*Task prompt*. Nothing but a number is expected: the count of lines in the data below that include "your".

(Data excerpts)
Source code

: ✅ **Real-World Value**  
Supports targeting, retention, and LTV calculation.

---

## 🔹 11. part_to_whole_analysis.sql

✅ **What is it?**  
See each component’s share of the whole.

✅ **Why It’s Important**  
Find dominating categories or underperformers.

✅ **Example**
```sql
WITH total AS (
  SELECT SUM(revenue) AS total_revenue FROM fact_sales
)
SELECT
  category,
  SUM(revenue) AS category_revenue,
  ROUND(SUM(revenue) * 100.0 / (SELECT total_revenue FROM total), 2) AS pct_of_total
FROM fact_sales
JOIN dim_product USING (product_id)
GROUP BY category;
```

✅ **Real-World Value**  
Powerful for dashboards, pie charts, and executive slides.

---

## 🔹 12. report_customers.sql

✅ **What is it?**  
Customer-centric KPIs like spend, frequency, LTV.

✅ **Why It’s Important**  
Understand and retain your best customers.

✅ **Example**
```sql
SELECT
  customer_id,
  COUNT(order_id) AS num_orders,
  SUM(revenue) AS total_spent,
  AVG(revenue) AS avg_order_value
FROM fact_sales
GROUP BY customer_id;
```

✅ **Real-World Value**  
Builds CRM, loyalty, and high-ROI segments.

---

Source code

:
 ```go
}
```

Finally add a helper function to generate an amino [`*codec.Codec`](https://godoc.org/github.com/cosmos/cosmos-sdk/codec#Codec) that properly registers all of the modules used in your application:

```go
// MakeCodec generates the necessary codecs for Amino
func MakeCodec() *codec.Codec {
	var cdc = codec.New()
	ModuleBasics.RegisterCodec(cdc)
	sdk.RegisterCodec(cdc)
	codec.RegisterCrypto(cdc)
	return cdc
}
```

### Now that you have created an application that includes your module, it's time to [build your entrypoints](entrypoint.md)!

*Completed exercise*. 3